- To do -
Given the listing below, output exactly the line containing "fx_px: 6302" and every line after it through the end.
Data for this exercise Block Start
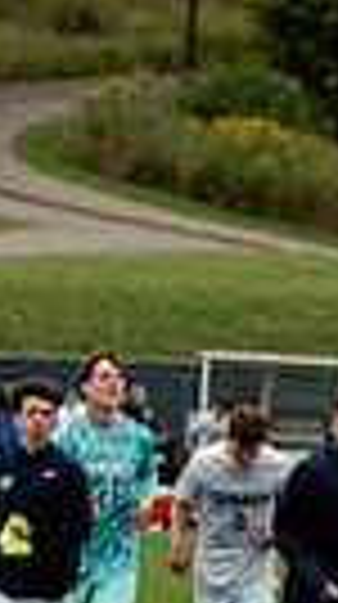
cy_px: 574
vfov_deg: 5.5
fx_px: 6302
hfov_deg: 3.0
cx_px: 1190
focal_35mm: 394
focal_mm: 86
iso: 320
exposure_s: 1/320
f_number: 4.5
Data for this exercise Block End
- Output below -
fx_px: 6302
hfov_deg: 3.0
cx_px: 1190
focal_35mm: 394
focal_mm: 86
iso: 320
exposure_s: 1/320
f_number: 4.5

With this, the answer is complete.